[Beowulf] A sea of wimpy cores

Lawrence Stewart stewart at serissa.com
Fri Sep 17 07:53:11 PDT 2010

On Sep 17, 2010, at 9:11 AM, Bill Rankin wrote:

> On Sep 17, 2010, at 7:39 AM, Hearns, John wrote:
>> http://www.theregister.co.uk/2010/09/17/hotzle_on_brawny_and_wimpy_cores
> Interesting article (more of a letter really) - to be honest when I first scanned it I was not sure of what Holzle's actual argument was.  To me, he omitted a lot of the details that makes this discussion much less black-and-white (and much more interesting) than he would contend:
> 1) He cites Amdahls' law, but leaves out Gustafson's.
> 2) Yeah, parallel programming is hard.  Deal with it.  It's helps me pay my bills.
> 3) While I am not a die hard FLOPS/Watt evangelist, he seems to completely ignore the power and cooling cost when discussing infrastructure costs.
> The whole letter just seems like it's full of non-sequiturs and just a general gripe about processor architectures.

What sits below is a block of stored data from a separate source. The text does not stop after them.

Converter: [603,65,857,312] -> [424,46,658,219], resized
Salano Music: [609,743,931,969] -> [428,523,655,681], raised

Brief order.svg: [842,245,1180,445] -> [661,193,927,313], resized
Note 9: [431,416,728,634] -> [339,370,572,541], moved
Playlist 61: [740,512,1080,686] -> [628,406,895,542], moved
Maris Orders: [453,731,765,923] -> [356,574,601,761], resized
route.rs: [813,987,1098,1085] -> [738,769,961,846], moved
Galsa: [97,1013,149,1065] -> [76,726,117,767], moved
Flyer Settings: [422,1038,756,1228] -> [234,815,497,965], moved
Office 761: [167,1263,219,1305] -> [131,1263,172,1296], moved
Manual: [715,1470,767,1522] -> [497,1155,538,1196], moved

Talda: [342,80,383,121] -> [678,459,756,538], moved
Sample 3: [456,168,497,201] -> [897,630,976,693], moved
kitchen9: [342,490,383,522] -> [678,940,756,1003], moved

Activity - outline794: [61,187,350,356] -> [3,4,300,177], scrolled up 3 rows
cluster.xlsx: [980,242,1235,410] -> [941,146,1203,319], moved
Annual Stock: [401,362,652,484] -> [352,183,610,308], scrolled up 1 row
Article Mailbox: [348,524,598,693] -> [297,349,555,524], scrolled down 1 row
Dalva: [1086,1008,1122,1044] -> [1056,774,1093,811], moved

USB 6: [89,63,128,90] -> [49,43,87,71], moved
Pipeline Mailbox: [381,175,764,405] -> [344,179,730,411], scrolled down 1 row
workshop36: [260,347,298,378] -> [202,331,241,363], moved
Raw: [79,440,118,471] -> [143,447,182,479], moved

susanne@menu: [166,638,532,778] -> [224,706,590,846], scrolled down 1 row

This letter of Holzle's is consistent with our experience at SiCortex.  The cores we had were far more power efficient than the x86's, but they were slower.  Because the interconnect was so fast, generally you could scale up farther than with commodity clusters so that you got better absolute performance and better price-performance, but it was tiring to argue these points over and over again.  Especially to customers who weren't paying for their power or infrastructure and didn't really value the low power aspect.

Holzle's letter doesn't go into enough detail however.  One of the other ideas at SiCortex was that a slow core wouldn't affect application performance of codes that were actually limited by the memory system.  We noticed many codes running at 1 - 5% of peak performance, spending the rest of their time burning a lot of power waiting for the memory.  I think this argument has yet to be tested, because the first generation SC machines didn't actually have a very good memory system.  The cores were limited to a single outstanding miss.  I think there is a fairly good case to be made that systems with slower, low power cores can get higher average efficiencies (% of peak) than fast cores -- provided that the memory systems are close to equivalent.  Everyone is using the same DRAMs.

Of course this argument doesn't work well if the application is compute bound, or fits in the cache.

There are lots of alternative ideas in this space.  Hyperthreading switches to a different thread when one blocks on the memory, turboboost runs <faster> when the power envelope permits.  I recall a paper or two about slowing down cores in a parallel application until the app itself started to run more slowly, etc.